Ele falava com os passarinhos. Toda manhã, antes do sol se espreguiçar nas janelas mofadas do hospital psiquiátrico, lá estava ele: calmo, sorridente, cabeça inclinada pro céu. Os médicos anotavam: “delírio auditivo”.

Eu anotava outra coisa: esperança em forma de chilrear.

Do outro lado da ala, tinha um rapaz que achava que era Deus.

E se ele for? pensei.

Os manuais não gostam de perguntas. Preferem respostas classificatórias.

Já a vida… ah, a vida adora uma dúvida.

A primeira vez que entrei num hospital psiquiátrico como pesquisadora, me preparei com livros, fichas, gravador e a ilusão de que sabia o que estava fazendo.

A segunda vez, entrei só com caderno e escuta. E foi aí que percebi: talvez o que a gente chama de loucura seja só a sinceridade em volume alto demais.

Tem gente que se diz normal, mas vive num looping de boletos, reuniões inúteis e sorrisos automáticos. Pede delivery chorando, publica frases motivacionais enquanto dissolve aos poucos na ansiedade e se orgulha de dizer: “nunca precisei de terapia”.

Nunca precisou ou nunca teve coragem?

A sociedade exige que a gente se adeque, mesmo que isso nos adoeça.

E quando alguém desvia da linha, surge o rótulo: “doido”, “pirado”, “problemático”.

Só que, se formos bem honestos, quem nunca dançou no limite?

E mais: quem decide onde esse limite começa?

Certa vez, um paciente me disse: Moça, eu não sou doido. Eu só parei de fingir que tava tudo bem. Foi a melhor definição de sanidade que já ouvi.

A loucura é um espelho torto: reflete o que a sociedade tenta esconder.

E quando o espelho quebra, sobra caco pra todo lado cacos que contam verdades que incomodam.

Como diria Basaglia, o problema não é a loucura.
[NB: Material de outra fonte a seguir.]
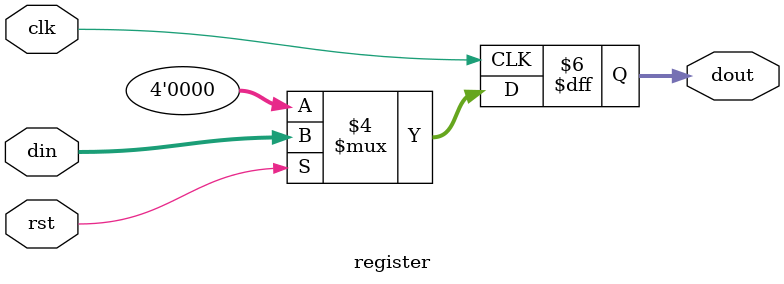
<source format=v>
module register(rst,clk,din,dout);
input wire rst;
input wire clk;
input wire [cant_bit - 1 : 0] din;
output reg [cant_bit - 1 : 0] dout;

parameter cant_bit = 4;
parameter INI = 0;

always @ (posedge clk)
  if (rst == 0)
    dout <= INI;
  else
    dout <= din;

endmodule

</source>
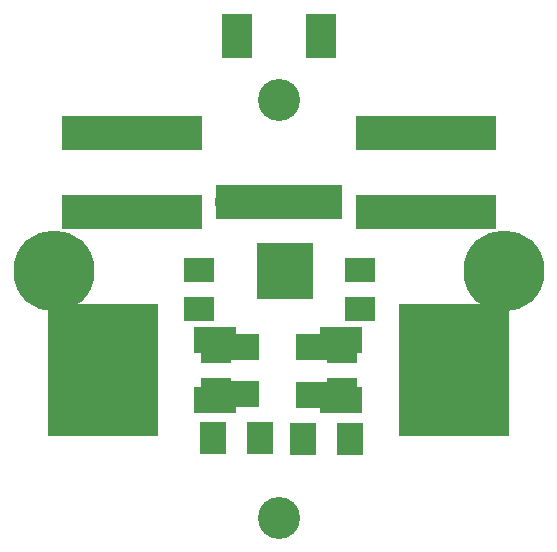
<source format=gts>
%FSLAX34Y34*%
G04 Gerber Fmt 3.4, Leading zero omitted, Abs format*
G04 (created by PCBNEW (2014-jan-25)-product) date Wed 23 Sep 2015 02:14:26 PM EDT*
%MOIN*%
G01*
G70*
G90*
G04 APERTURE LIST*
%ADD10C,0.005906*%
%ADD11R,0.370000X0.440000*%
%ADD12R,0.140000X0.090000*%
%ADD13C,0.140000*%
%ADD14R,0.100000X0.150000*%
%ADD15R,0.190000X0.190000*%
%ADD16C,0.055000*%
%ADD17C,0.270000*%
%ADD18R,0.465000X0.114000*%
%ADD19R,0.106600X0.090900*%
%ADD20R,0.100000X0.080000*%
%ADD21R,0.090900X0.106600*%
%ADD22R,0.420000X0.114000*%
G04 APERTURE END LIST*
G54D10*
G54D11*
X31730Y-22200D03*
G54D12*
X27980Y-21200D03*
X27980Y-23200D03*
G54D11*
X20025Y-22200D03*
G54D12*
X23775Y-23200D03*
X23775Y-21200D03*
G54D13*
X25905Y-13185D03*
G54D14*
X27320Y-11070D03*
X24500Y-11050D03*
G54D15*
X26100Y-18900D03*
G54D16*
X25450Y-19550D03*
X25450Y-18250D03*
X26750Y-18250D03*
X26750Y-19550D03*
G54D17*
X33400Y-18900D03*
X18400Y-18900D03*
G54D18*
X21000Y-14290D03*
X21000Y-16910D03*
G54D19*
X24700Y-21410D03*
X24700Y-22990D03*
X27000Y-23010D03*
X27000Y-21430D03*
G54D20*
X28600Y-18850D03*
X28600Y-20150D03*
G54D21*
X28290Y-24475D03*
X26710Y-24475D03*
X23710Y-24470D03*
X25290Y-24470D03*
G54D20*
X23800Y-22850D03*
X23800Y-21550D03*
X28000Y-21550D03*
X28000Y-22850D03*
X23250Y-18850D03*
X23250Y-20150D03*
G54D18*
X30800Y-14290D03*
X30800Y-16910D03*
G54D22*
X25900Y-16600D03*
G54D16*
X24900Y-16600D03*
X24050Y-16600D03*
X26900Y-16600D03*
X27750Y-16600D03*
G54D13*
X25905Y-27120D03*
M02*

</source>
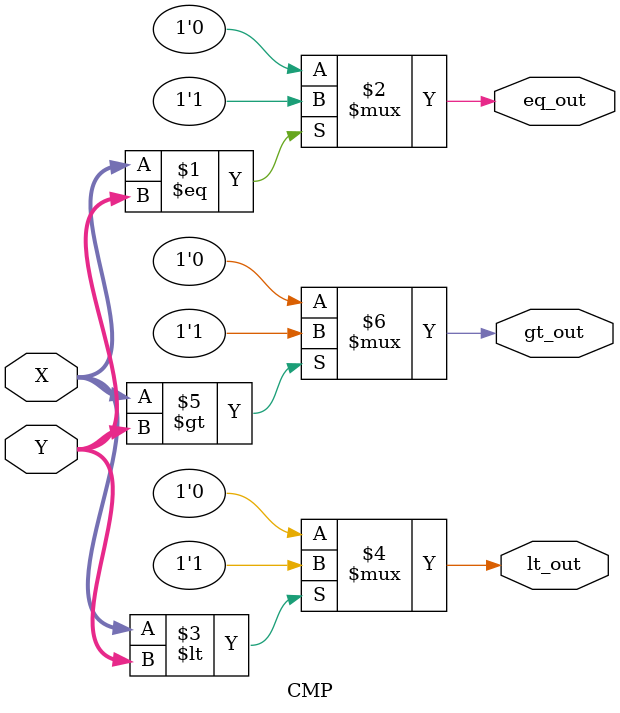
<source format=v>
`timescale 1ns / 1ps


module CMP
#(parameter WIDTH =8 ) 
(X, Y , eq_out , lt_out , gt_out );
 input [WIDTH-1:0] X , Y ;
 output  eq_out , lt_out , gt_out ;
 
 assign eq_out = (X==Y) ? 1'b1 : 1'b0 ;
  assign lt_out = (X<Y)? 1'b1  : 1'b0 ;
  assign gt_out = (X>Y)? 1'b1:  1'b0 ;
   
endmodule

</source>
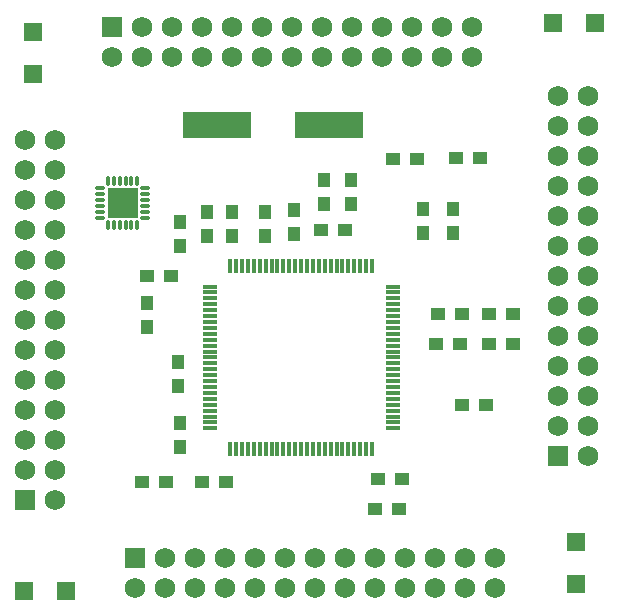
<source format=gts>
G04*
G04 #@! TF.GenerationSoftware,Altium Limited,Altium Designer,22.7.1 (60)*
G04*
G04 Layer_Color=8388736*
%FSLAX25Y25*%
%MOIN*%
G70*
G04*
G04 #@! TF.SameCoordinates,BF298F06-0039-4E40-975A-608DE0A09416*
G04*
G04*
G04 #@! TF.FilePolarity,Negative*
G04*
G01*
G75*
%ADD13R,0.22800X0.09100*%
%ADD14R,0.05118X0.01575*%
%ADD15R,0.01575X0.05118*%
G04:AMPARAMS|DCode=16|XSize=31.1mil|YSize=14.96mil|CornerRadius=3.35mil|HoleSize=0mil|Usage=FLASHONLY|Rotation=90.000|XOffset=0mil|YOffset=0mil|HoleType=Round|Shape=RoundedRectangle|*
%AMROUNDEDRECTD16*
21,1,0.03110,0.00827,0,0,90.0*
21,1,0.02441,0.01496,0,0,90.0*
1,1,0.00669,0.00413,0.01221*
1,1,0.00669,0.00413,-0.01221*
1,1,0.00669,-0.00413,-0.01221*
1,1,0.00669,-0.00413,0.01221*
%
%ADD16ROUNDEDRECTD16*%
G04:AMPARAMS|DCode=17|XSize=31.1mil|YSize=14.96mil|CornerRadius=3.35mil|HoleSize=0mil|Usage=FLASHONLY|Rotation=180.000|XOffset=0mil|YOffset=0mil|HoleType=Round|Shape=RoundedRectangle|*
%AMROUNDEDRECTD17*
21,1,0.03110,0.00827,0,0,180.0*
21,1,0.02441,0.01496,0,0,180.0*
1,1,0.00669,-0.01221,0.00413*
1,1,0.00669,0.01221,0.00413*
1,1,0.00669,0.01221,-0.00413*
1,1,0.00669,-0.01221,-0.00413*
%
%ADD17ROUNDEDRECTD17*%
G04:AMPARAMS|DCode=18|XSize=102.36mil|YSize=102.36mil|CornerRadius=4.43mil|HoleSize=0mil|Usage=FLASHONLY|Rotation=270.000|XOffset=0mil|YOffset=0mil|HoleType=Round|Shape=RoundedRectangle|*
%AMROUNDEDRECTD18*
21,1,0.10236,0.09350,0,0,270.0*
21,1,0.09350,0.10236,0,0,270.0*
1,1,0.00886,-0.04675,-0.04675*
1,1,0.00886,-0.04675,0.04675*
1,1,0.00886,0.04675,0.04675*
1,1,0.00886,0.04675,-0.04675*
%
%ADD18ROUNDEDRECTD18*%
%ADD19R,0.04737X0.03950*%
%ADD20R,0.03950X0.04737*%
%ADD21R,0.05918X0.05918*%
%ADD22R,0.05918X0.05918*%
%ADD23C,0.06800*%
%ADD24R,0.06800X0.06800*%
%ADD25R,0.06800X0.06800*%
D13*
X119200Y168500D02*
D03*
X81800D02*
D03*
D14*
X79488Y67378D02*
D03*
Y69346D02*
D03*
Y71315D02*
D03*
Y73283D02*
D03*
Y75252D02*
D03*
Y77220D02*
D03*
Y79189D02*
D03*
Y81157D02*
D03*
Y83126D02*
D03*
Y85094D02*
D03*
Y87063D02*
D03*
Y89031D02*
D03*
Y91000D02*
D03*
Y92968D02*
D03*
Y94937D02*
D03*
Y96905D02*
D03*
Y98874D02*
D03*
Y100842D02*
D03*
Y102811D02*
D03*
Y104780D02*
D03*
Y106748D02*
D03*
Y108716D02*
D03*
Y110685D02*
D03*
Y112654D02*
D03*
Y114622D02*
D03*
X140512Y69346D02*
D03*
Y71315D02*
D03*
Y73283D02*
D03*
Y75252D02*
D03*
Y77220D02*
D03*
Y79189D02*
D03*
Y81157D02*
D03*
Y83126D02*
D03*
Y85094D02*
D03*
Y87063D02*
D03*
Y89031D02*
D03*
Y91000D02*
D03*
Y92968D02*
D03*
Y94937D02*
D03*
Y96905D02*
D03*
Y98874D02*
D03*
Y100842D02*
D03*
Y102811D02*
D03*
Y104780D02*
D03*
Y106748D02*
D03*
Y108716D02*
D03*
Y110685D02*
D03*
Y112654D02*
D03*
Y114622D02*
D03*
Y67378D02*
D03*
D15*
X86378Y121512D02*
D03*
X88346D02*
D03*
X90315D02*
D03*
X92283D02*
D03*
X94252D02*
D03*
X96220D02*
D03*
X98189D02*
D03*
X100157D02*
D03*
X102126D02*
D03*
X104095D02*
D03*
X106063D02*
D03*
X108031D02*
D03*
X110000D02*
D03*
X111969D02*
D03*
X113937D02*
D03*
X115905D02*
D03*
X117874D02*
D03*
X119843D02*
D03*
X121811D02*
D03*
X123779D02*
D03*
X125748D02*
D03*
X127717D02*
D03*
X129685D02*
D03*
X131653D02*
D03*
X86378Y60488D02*
D03*
X133622D02*
D03*
X131653D02*
D03*
X129685D02*
D03*
X127717D02*
D03*
X125748D02*
D03*
X123779D02*
D03*
X121811D02*
D03*
X119843D02*
D03*
X117874D02*
D03*
X115905D02*
D03*
X113937D02*
D03*
X111969D02*
D03*
X110000D02*
D03*
X108031D02*
D03*
X106063D02*
D03*
X104095D02*
D03*
X102126D02*
D03*
X100157D02*
D03*
X98189D02*
D03*
X96220D02*
D03*
X94252D02*
D03*
X92283D02*
D03*
X90315D02*
D03*
X88346D02*
D03*
X133622Y121512D02*
D03*
D16*
X55421Y135020D02*
D03*
X53453D02*
D03*
X51484D02*
D03*
X49516D02*
D03*
X47547D02*
D03*
X45579D02*
D03*
X55421Y149980D02*
D03*
X53453D02*
D03*
X51484D02*
D03*
X49516D02*
D03*
X47547D02*
D03*
X45579D02*
D03*
D17*
X57980Y137579D02*
D03*
Y139547D02*
D03*
Y141516D02*
D03*
Y143484D02*
D03*
Y145453D02*
D03*
Y147421D02*
D03*
X43020D02*
D03*
Y145453D02*
D03*
Y143484D02*
D03*
Y141516D02*
D03*
Y139547D02*
D03*
Y137579D02*
D03*
D18*
X50500Y142500D02*
D03*
D19*
X180500Y95500D02*
D03*
X172500D02*
D03*
X155000D02*
D03*
X163000D02*
D03*
X180500Y105500D02*
D03*
X172500D02*
D03*
X155500D02*
D03*
X163500D02*
D03*
X169500Y157500D02*
D03*
X161500D02*
D03*
X140500Y157000D02*
D03*
X148500D02*
D03*
X116500Y133500D02*
D03*
X124500D02*
D03*
X171500Y75000D02*
D03*
X163500D02*
D03*
X66500Y118000D02*
D03*
X58500D02*
D03*
X57000Y49500D02*
D03*
X65000D02*
D03*
X135500Y50500D02*
D03*
X143500D02*
D03*
X142500Y40500D02*
D03*
X134500D02*
D03*
X77000Y49500D02*
D03*
X85000D02*
D03*
D20*
X160500Y132500D02*
D03*
Y140500D02*
D03*
X150500D02*
D03*
Y132500D02*
D03*
X126500Y142000D02*
D03*
Y150000D02*
D03*
X117500Y142000D02*
D03*
Y150000D02*
D03*
X107500Y132000D02*
D03*
Y140000D02*
D03*
X98000Y131500D02*
D03*
Y139500D02*
D03*
X87000D02*
D03*
Y131500D02*
D03*
X78500D02*
D03*
Y139500D02*
D03*
X69500Y128000D02*
D03*
Y136000D02*
D03*
X58500Y101000D02*
D03*
Y109000D02*
D03*
X69000Y89500D02*
D03*
Y81500D02*
D03*
X69500Y69000D02*
D03*
Y61000D02*
D03*
D21*
X31500Y13000D02*
D03*
X17500D02*
D03*
X208000Y202500D02*
D03*
X194000D02*
D03*
D22*
X20500Y199500D02*
D03*
Y185500D02*
D03*
X201500Y15500D02*
D03*
Y29500D02*
D03*
D23*
X57000Y201000D02*
D03*
X47000Y191000D02*
D03*
X57000D02*
D03*
X77000D02*
D03*
X87000D02*
D03*
X97000D02*
D03*
X107000D02*
D03*
X117000D02*
D03*
X127000D02*
D03*
X137000D02*
D03*
X147000D02*
D03*
X157000D02*
D03*
X167000D02*
D03*
X67000D02*
D03*
X77000Y201000D02*
D03*
X87000D02*
D03*
X97000D02*
D03*
X107000D02*
D03*
X117000D02*
D03*
X127000D02*
D03*
X137000D02*
D03*
X147000D02*
D03*
X157000D02*
D03*
X167000D02*
D03*
X67000D02*
D03*
X195500Y68000D02*
D03*
X205500Y58000D02*
D03*
Y68000D02*
D03*
Y88000D02*
D03*
Y98000D02*
D03*
Y108000D02*
D03*
Y118000D02*
D03*
Y128000D02*
D03*
Y138000D02*
D03*
Y148000D02*
D03*
Y158000D02*
D03*
Y168000D02*
D03*
Y178000D02*
D03*
Y78000D02*
D03*
X195500Y88000D02*
D03*
Y98000D02*
D03*
Y108000D02*
D03*
Y118000D02*
D03*
Y128000D02*
D03*
Y138000D02*
D03*
Y148000D02*
D03*
Y158000D02*
D03*
Y168000D02*
D03*
Y178000D02*
D03*
Y78000D02*
D03*
X64500Y24000D02*
D03*
X54500Y14000D02*
D03*
X64500D02*
D03*
X84500D02*
D03*
X94500D02*
D03*
X104500D02*
D03*
X114500D02*
D03*
X124500D02*
D03*
X134500D02*
D03*
X144500D02*
D03*
X154500D02*
D03*
X164500D02*
D03*
X174500D02*
D03*
X74500D02*
D03*
X84500Y24000D02*
D03*
X94500D02*
D03*
X104500D02*
D03*
X114500D02*
D03*
X124500D02*
D03*
X134500D02*
D03*
X144500D02*
D03*
X154500D02*
D03*
X164500D02*
D03*
X174500D02*
D03*
X74500D02*
D03*
X18000Y53500D02*
D03*
X28000Y43500D02*
D03*
Y53500D02*
D03*
Y73500D02*
D03*
Y83500D02*
D03*
Y93500D02*
D03*
Y103500D02*
D03*
Y113500D02*
D03*
Y123500D02*
D03*
Y133500D02*
D03*
Y143500D02*
D03*
Y153500D02*
D03*
Y163500D02*
D03*
Y63500D02*
D03*
X18000Y73500D02*
D03*
Y83500D02*
D03*
Y93500D02*
D03*
Y103500D02*
D03*
Y113500D02*
D03*
Y123500D02*
D03*
Y133500D02*
D03*
Y143500D02*
D03*
Y153500D02*
D03*
Y163500D02*
D03*
Y63500D02*
D03*
D24*
X47000Y201000D02*
D03*
X54500Y24000D02*
D03*
D25*
X195500Y58000D02*
D03*
X18000Y43500D02*
D03*
M02*

</source>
É a violência que se pratica contra ela.

Hoje, fora dos muros, percebo que muita gente chamada de “normal” está desintegrando em silêncio trancada não em hospício, mas no próprio apartamento.

E aí eu te pergunto, com toda honestidade intelectual e literária que tenho: se ninguém é normal, por que ainda fingimos que somos?

Talvez porque a normalidade traga privilégios.

E a loucura, vergonha.

Mas, dependendo do ponto de vista, ser “doido” é uma forma de liberdade que poucos suportariam.

O homem que fala com os passarinhos, a moça que dança sozinha no ponto de ônibus, o professor que responde as próprias perguntas com entusiasmo demais… todos eles são lembretes de que a vida é mais complexa do que o DSM diz.

Eu, por exemplo, tô doida pra viver.

Doida pra sentir.

Doida pra escrever o que ninguém tem coragem de dizer.

E se isso é loucura, então que me internem.

Mas com café, caderno e janelas abertas.

Porque só quem enlouquece um pouco entende a beleza de sair da caixa ainda que chamem isso de delírio.